Would you return each record that follows word for word, without its pictures?

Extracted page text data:
- Opening Delimiter -

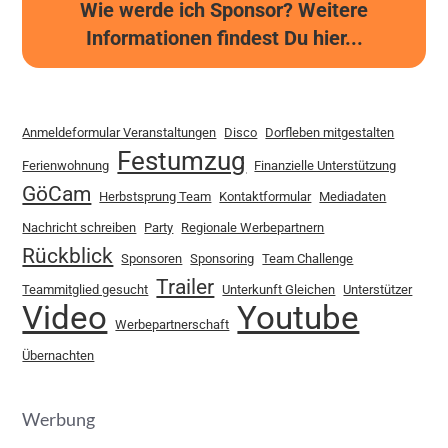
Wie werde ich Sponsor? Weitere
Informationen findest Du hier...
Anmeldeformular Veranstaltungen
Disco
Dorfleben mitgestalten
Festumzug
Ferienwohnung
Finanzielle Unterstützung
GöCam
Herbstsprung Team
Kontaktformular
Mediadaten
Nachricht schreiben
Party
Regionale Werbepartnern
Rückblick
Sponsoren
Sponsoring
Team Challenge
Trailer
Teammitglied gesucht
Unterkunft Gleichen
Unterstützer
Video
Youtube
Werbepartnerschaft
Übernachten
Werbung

- Closing Delimiter -

▶ Written reply
Wie werde ich Sponsor? Weitere
Informationen findest Du hier...
Anmeldeformular Veranstaltungen
Disco
Dorfleben mitgestalten
Festumzug
Ferienwohnung
Finanzielle Unterstützung
GöCam
Herbstsprung Team
Kontaktformular
Mediadaten
Nachricht schreiben
Party
Regionale Werbepartnern
Rückblick
Sponsoren
Sponsoring
Team Challenge
Trailer
Teammitglied gesucht
Unterkunft Gleichen
Unterstützer
Video
Youtube
Werbepartnerschaft
Übernachten
Werbung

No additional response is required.